All things that pointed towards a slow/failing DNS. When I wrote a little test script with 30 forward/reverse DNS queries it was taking 20-50s on some servers and 0.5s on others.

The slow ones had been configured to look at a dnsmasq cache on our headnode, which for unknown reasons was going very slowly (even a restart did not help).

I reconfigured to take out the cache and suddenly all was rosy again across the cluster.

Curiously we had added the cache to overcome problems with campus DNS in the first place.

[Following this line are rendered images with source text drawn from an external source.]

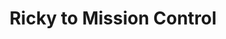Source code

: ---
layout: post
title: Ricky to Mission Control
categories: [PCT]
tags: [blog]
published: True

---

At least with things configured via cfengine this is a very easy change to make right across the cluster.

Tuesday, January 13, 2009

Source Control with Subversion Resurrection

With forthcoming SA4 tasks to update the scotgrid website and create a local registery of user information we have decided to resurrect the use of subversion as a source control system.

As we all know source control is basic software development practice and is jolly good idea for anything a team of developers want amend on a regular basis. So here it is being used once more on grid01. The current repo is located at /SVN.

The new project for the scotgrid website is scotgrid_www and can be checked out from the usual svn co svn+ssh command or any other svn gui tool. We plan to use this repo for all fabric management scripts. There is already a scotgrid repo which contains similar scripts but this is very out of date and will probably be blown away at some point.

Trac has been installed on grid01 (only accessible from the internal network at present - more to follow on this one ) and is running using the simple trac webserver. I have written a simple daemon to start/stop the service.

This gives a nice http interface to the repo to view files and trac changes. There is also a wiki/project management/ticket management facilities.

I will look to get the backing up of the repo automated in some way.